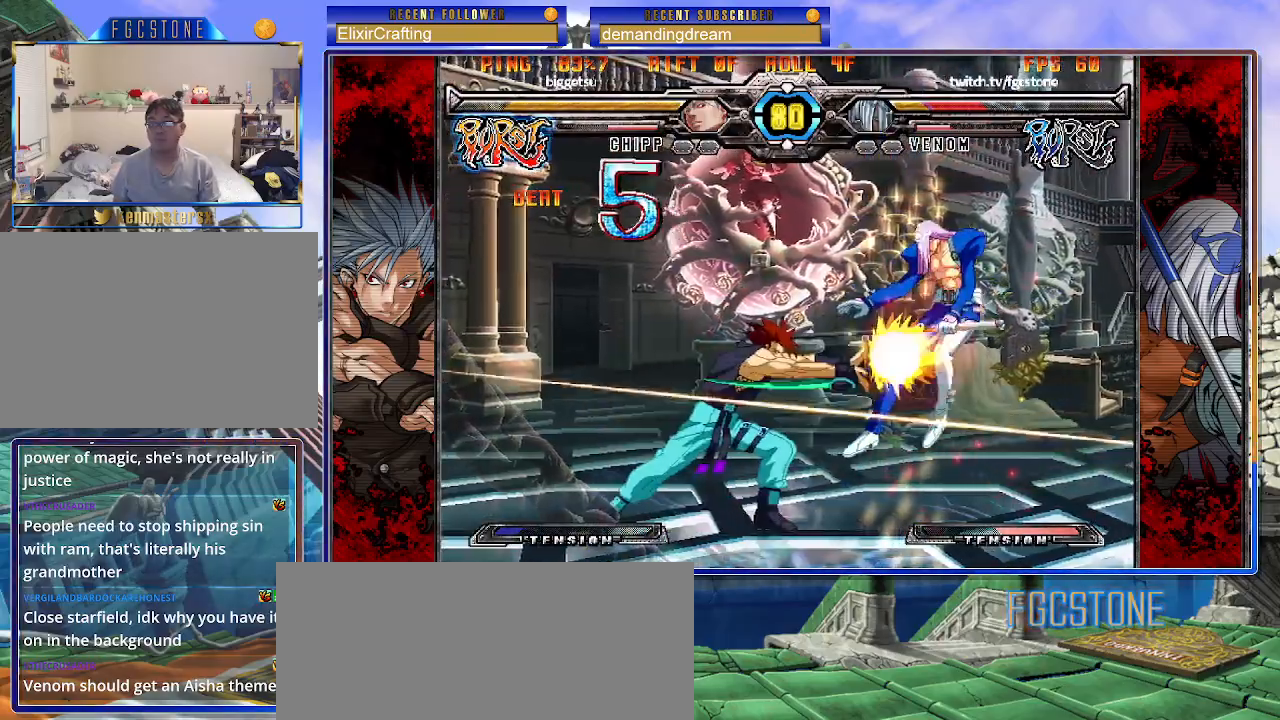
{"buttons": ["K"], "left_stick": "right", "events": [[67, "S", "down"], [83, "K", "up"], [117, "K", "down"], [167, "S", "up"], [200, "S", "down"], [233, "K", "up"], [283, "K", "down"], [317, "S", "up"], [367, "S", "down"], [400, "K", "up"], [417, "K", "down"], [467, "S", "up"]]}
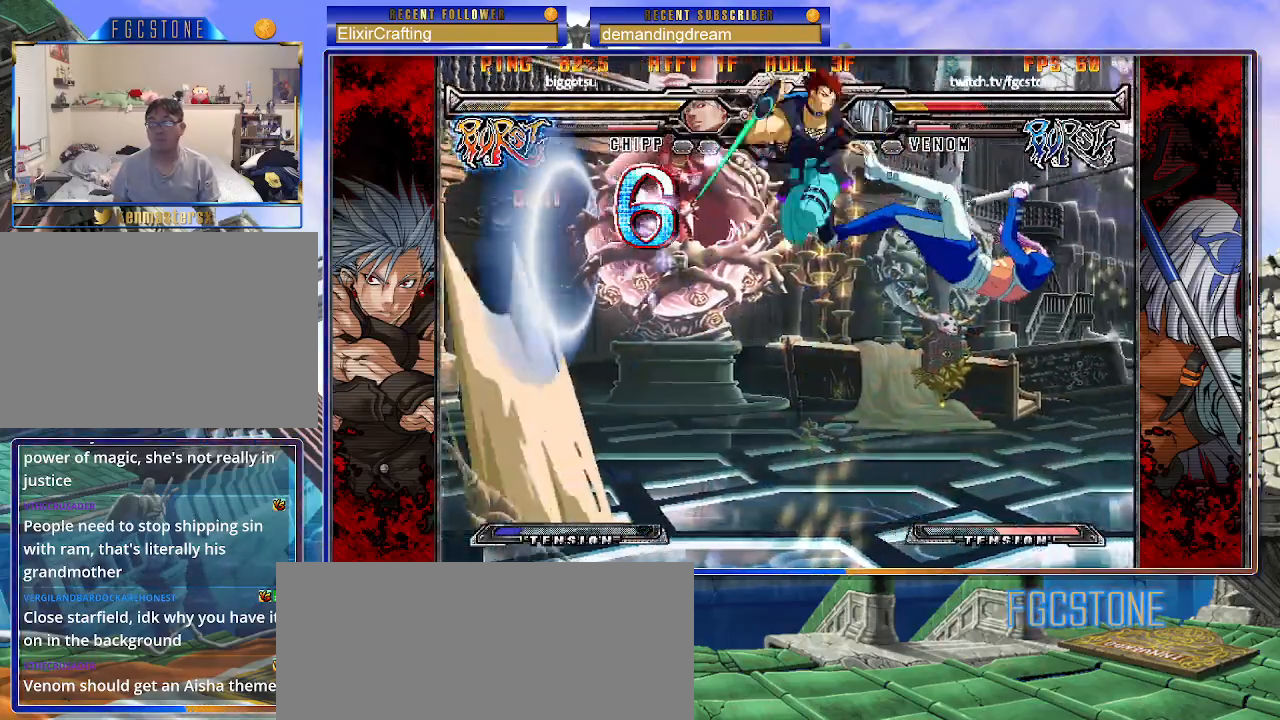
{"buttons": ["S"], "left_stick": "right", "events": [[17, "S", "down"], [50, "K", "up"], [100, "K", "down"], [117, "S", "up"], [183, "S", "down"], [200, "K", "up"], [267, "K", "down"], [300, "S", "up"], [350, "K", "up"], [450, "S", "down"]]}
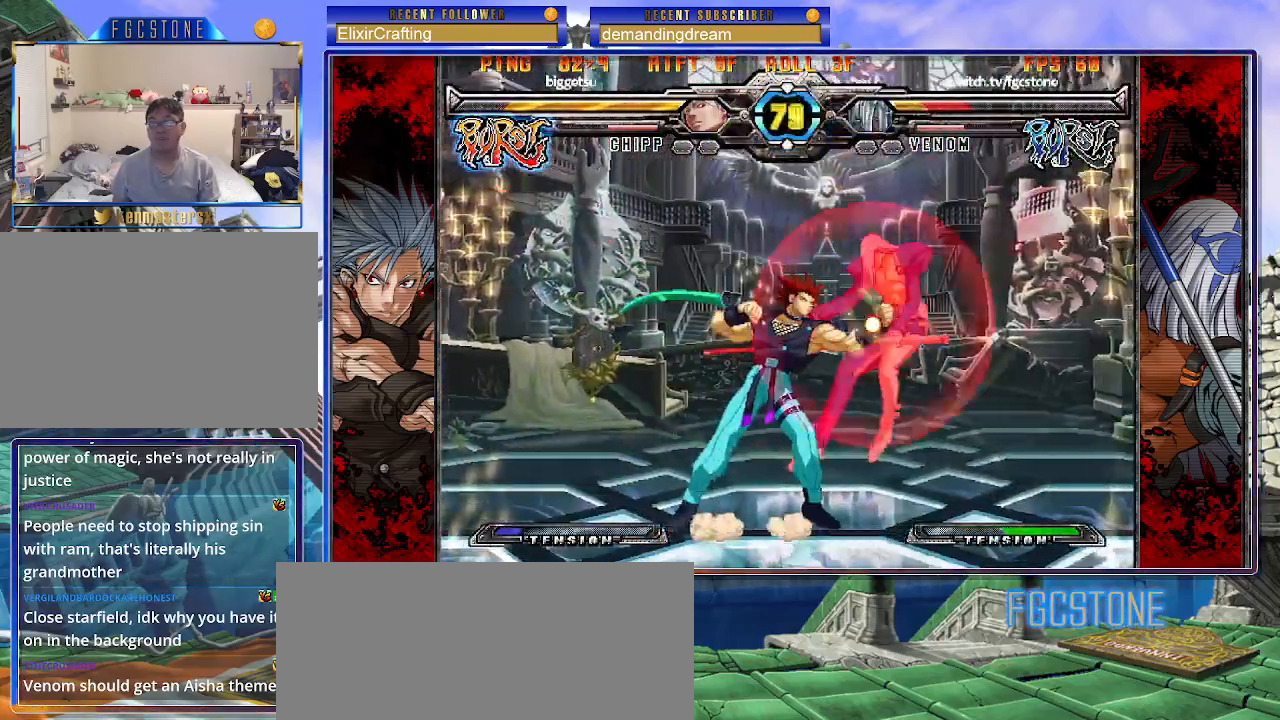
{"buttons": ["HS"], "left_stick": "down-right", "events": [[83, "left_stick", "down-right"], [100, "S", "up"], [467, "HS", "down"], [467, "S", "down"], [483, "S", "up"]]}
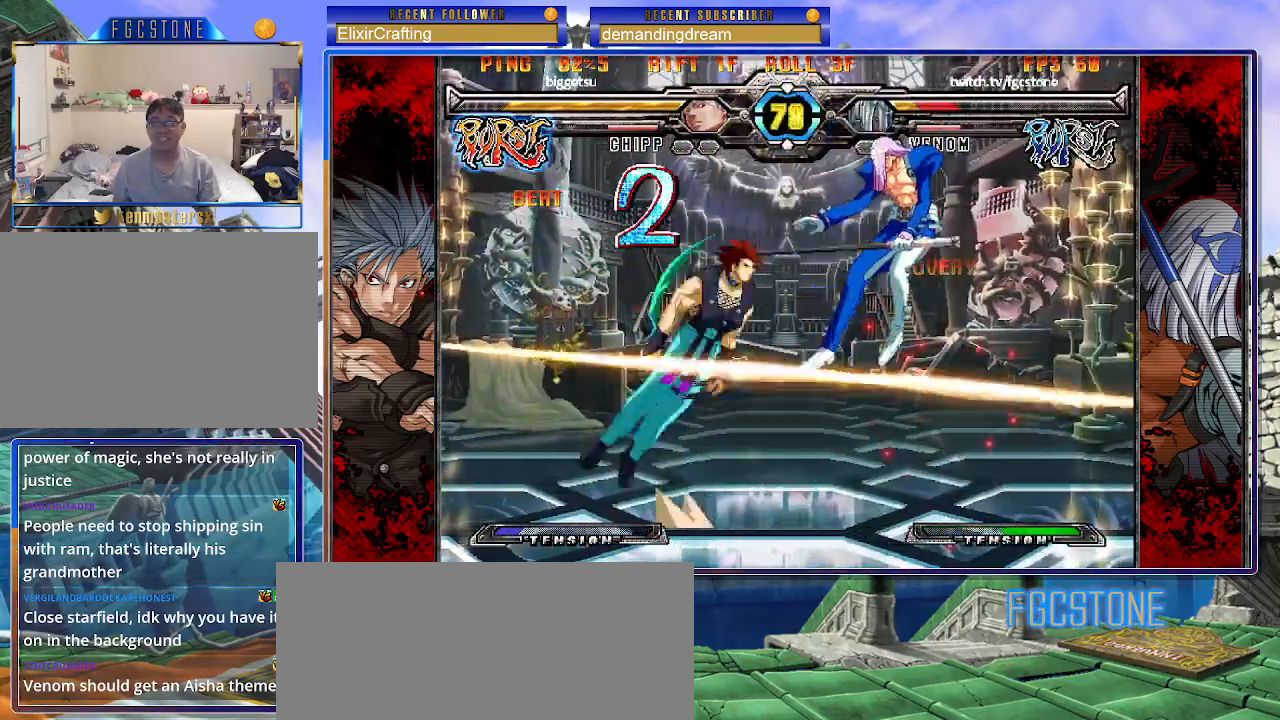
{"buttons": [], "left_stick": "right", "events": [[33, "HS", "up"], [117, "HS", "down"], [150, "left_stick", "right"], [217, "HS", "up"], [300, "HS", "down"], [433, "HS", "up"]]}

* Directions for this task:
The reply should contain every line of the material exactly, and no images.

* Answer space:
{"buttons": ["K"], "left_stick": "right", "events": [[67, "S", "down"], [83, "K", "up"], [117, "K", "down"], [167, "S", "up"], [200, "S", "down"], [233, "K", "up"], [283, "K", "down"], [317, "S", "up"], [367, "S", "down"], [400, "K", "up"], [417, "K", "down"], [467, "S", "up"]]}
{"buttons": ["S"], "left_stick": "right", "events": [[17, "S", "down"], [50, "K", "up"], [100, "K", "down"], [117, "S", "up"], [183, "S", "down"], [200, "K", "up"], [267, "K", "down"], [300, "S", "up"], [350, "K", "up"], [450, "S", "down"]]}
{"buttons": ["HS"], "left_stick": "down-right", "events": [[83, "left_stick", "down-right"], [100, "S", "up"], [467, "HS", "down"], [467, "S", "down"], [483, "S", "up"]]}
{"buttons": [], "left_stick": "right", "events": [[33, "HS", "up"], [117, "HS", "down"], [150, "left_stick", "right"], [217, "HS", "up"], [300, "HS", "down"], [433, "HS", "up"]]}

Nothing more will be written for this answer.